Blair, along with wife Cherie and eldest son Euan, are believed to own a total of 38 properties. The families’ property portfolio includes flats in north-west England which Mrs Blair and their son let out via an existing company, Oldbury Residential Ltd, which holds investments worth £2.4m in the year ending April 2016.
The family has reportedly banked at least £1.7m in profits from buying and selling nine properties, and they also have an extensive portfolio of private homes, including a £9m five-storey Georgian townhouse which they purchased in 2004 and a £10m Grade I-listed Buckinghamshire manor house.
Now Mr and Mrs Blair have set up another company, Harcourt Ventures Ltd, to let and manage properties, with Tony Blair owning half of the shares and his wife named as the sole director.
Landlords incorporating to reduce tax liabilities
Setting up a limited company is one of several ways in which private landlords have responded to recent tax changes within the private rented sector. These changes include increases in stamp duty and cuts to mortgage tax relief introduced in April which no longer allow landlords to offset mortgage interest from their rental income.
The reduction of Mortgage Interest Relief, first proposed by former Chancellor George Osborne in the 2015 Summer Budget, eliminated landlords operating as sole traders from deducting mortgage interest payments from their rental income to reduce their tax liabilities.
Cherie Blair Law Firm Hired By Landlord Group
Landlord groups have fought several failed campaigns against the tax changes via petitions and talking their case to the High Court hiring Cherie Blair’s law firm, Omnia strategy, to argue that the tax changes breach landlord’s human rights.

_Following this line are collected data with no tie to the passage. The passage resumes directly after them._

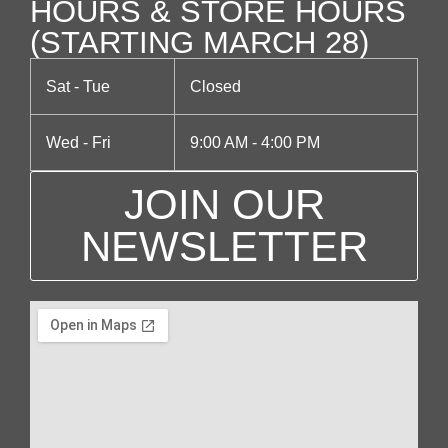
HOURS & STORE HOURS
(STARTING MARCH 28)
Sat - Tue
Closed
Wed - Fri
9:00 AM - 4:00 PM
JOIN OUR
NEWSLETTER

Speaking after the landlords lost a high court review in October last year Mrs Blair said: “We know the case has been supported and followed with interest by a large number of individual landlords. Many of these landlords now face challenging times ahead.
“From the outset, the legal process was just one aspect of our clients’ fight against this unfair measure. Together with their impressive and growing coalition, they will continue to engage with the government, and the legal team wishes them every success.”
Buy-to-let landlords are now incorporating their lettings operations as limited companies to avoid the tax changes and to secure additional finances to buy more properties according to industry statistics.
The proportion of homes available for rent in the UK, owned by a company landlord, reached 20 per cent in the first quarter of 2017 – the highest number since records began in 2010.
Landlords incorporating their businesses to avoid the tax changes would have to pay stamp duty land tax on the transaction, which now stands at 3 per cent. Capital gains charged on the transfer to the company may be deferred until it is sold again and profits are taxed at 20 per cent, though this is set to reduce to 18 per cent by 2020.
The deferment of capital gains tax is called incorporation relief, but in order to qualify landlords must demonstrate that the property is part of an actual business rather than just a passive investment. Some landlords are now claiming to provide additional services such as cleaning or gardening in order to lower their tax liability.
Incorporated landlords can claim £5,000 per year as a tax-free dividend but any income over this amount will be charged at 7.5 per cent for basic-rate taxpayers, 32.5 per cent for higher-rate payers and 38.1 per cent for additional-rate payers.
However, most financial experts advise that the statutory obligations and costs involved in running a company outweigh any tax savings for most landlords unless they have a sizeable property portfolio.